Already on 1. January 2015, a contract signed last year with Rosatom to build two new 1,200-megawatt reactor units to the Paksh nuclear power plant, scheduled to come on line in 2023, came into force. The twelve billion euros that this construction will cost will be financed to 80 percent with a Russian loan that must be repaid by 2045 with 4.5 to 4.9 percent interest.

So far, Paksch’s four 500-megawatt reactors meet just under half of Hungary’s electricity needs. These four reactors are scheduled to be shut down by 2032. With the increase in capacity to 2400 megawatts, it is hoped to reduce the current share of electricity from oil, which is just under 25 percent, and from coal, which is just under 20 percent. Producing surpluses, they could possibly find buyers in Bavaria, where one after the other they said goodbye to pumped storage, wind turbines and, most recently, power lines from northern and eastern Germany. Hungarian nuclear power is already flowing into Austrian pumped storage, providing a base load when the sun is not shining and the wind is not blowing.

Hungary: energy cooperation with russia

The Hungarian nuclear power plant Paksch. Photo: Barna Rovacs (Rovibroni). License: CC BY-SA 4.0.

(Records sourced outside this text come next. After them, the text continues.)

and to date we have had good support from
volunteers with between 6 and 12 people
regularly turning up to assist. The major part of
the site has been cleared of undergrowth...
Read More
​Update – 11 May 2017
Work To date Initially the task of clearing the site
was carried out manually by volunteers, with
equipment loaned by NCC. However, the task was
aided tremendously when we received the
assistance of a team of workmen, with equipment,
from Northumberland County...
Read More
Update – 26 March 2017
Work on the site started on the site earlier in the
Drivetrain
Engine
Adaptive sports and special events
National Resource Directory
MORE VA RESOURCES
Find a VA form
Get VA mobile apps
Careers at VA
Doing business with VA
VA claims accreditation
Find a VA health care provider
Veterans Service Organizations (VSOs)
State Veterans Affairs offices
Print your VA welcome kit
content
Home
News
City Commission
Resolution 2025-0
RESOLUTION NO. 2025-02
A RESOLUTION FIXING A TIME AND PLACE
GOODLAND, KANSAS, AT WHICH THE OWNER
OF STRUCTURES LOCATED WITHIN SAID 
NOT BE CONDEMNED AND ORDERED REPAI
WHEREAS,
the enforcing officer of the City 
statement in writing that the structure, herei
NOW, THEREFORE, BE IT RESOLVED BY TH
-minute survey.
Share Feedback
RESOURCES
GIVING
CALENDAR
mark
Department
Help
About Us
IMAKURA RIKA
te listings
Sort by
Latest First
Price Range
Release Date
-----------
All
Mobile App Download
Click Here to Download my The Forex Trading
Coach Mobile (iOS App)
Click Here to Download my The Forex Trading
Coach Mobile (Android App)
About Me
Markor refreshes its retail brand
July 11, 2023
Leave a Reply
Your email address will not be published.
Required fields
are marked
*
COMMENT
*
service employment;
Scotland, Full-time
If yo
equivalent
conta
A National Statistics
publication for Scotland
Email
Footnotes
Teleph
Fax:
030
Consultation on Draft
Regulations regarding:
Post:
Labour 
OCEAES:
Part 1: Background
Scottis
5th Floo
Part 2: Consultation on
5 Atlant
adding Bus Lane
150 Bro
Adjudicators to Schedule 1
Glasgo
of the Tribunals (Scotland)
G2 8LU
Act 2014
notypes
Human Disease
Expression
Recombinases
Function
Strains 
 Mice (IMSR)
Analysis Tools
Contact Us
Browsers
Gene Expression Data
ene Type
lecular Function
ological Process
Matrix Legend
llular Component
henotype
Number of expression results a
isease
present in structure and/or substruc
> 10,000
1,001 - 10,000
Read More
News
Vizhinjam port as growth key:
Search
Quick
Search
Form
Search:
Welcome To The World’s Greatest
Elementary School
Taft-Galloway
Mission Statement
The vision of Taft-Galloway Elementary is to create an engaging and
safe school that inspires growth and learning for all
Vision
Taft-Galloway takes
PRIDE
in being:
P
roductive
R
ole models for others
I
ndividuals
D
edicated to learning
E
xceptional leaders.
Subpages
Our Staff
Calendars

Because in the Paksh only an existing nuclear power plant is being modernized and expanded and no new one is being built, the construction did not have to be approved in Brussels. If such a licensing requirement had existed, difficulties were to be expected: Not only because there is an influential French nuclear rival, but also because the Brussels-Moscow relationship is worse than the relationship of individual EU member states with Russia.

The fact that the planned gas pipeline through the Black Sea will not land in Bulgaria as planned is mainly due to prere from Brussels, which the government in Sofia could not withstand. The Hungarian Prime Minister is more self-confident towards the EU, even though he has so far agreed to all sanctions against the Russian Federation. However, like government politicians from the other countries, he criticized the sanctions.u.K successor states Austria, the Czech Republic and Slovakia, that such artificially erected trade barriers were damaging above all to the EU countries themselves.

In the past, when it comes to Ukraine, the real politician has mainly acted as the protector of the 200 or so Ukrainians.000 Magyars, who make up the majority of the population in two districts bordering on Hungary. In 2014 he demanded autonomy rights for these regions, but not annexation to Hungary.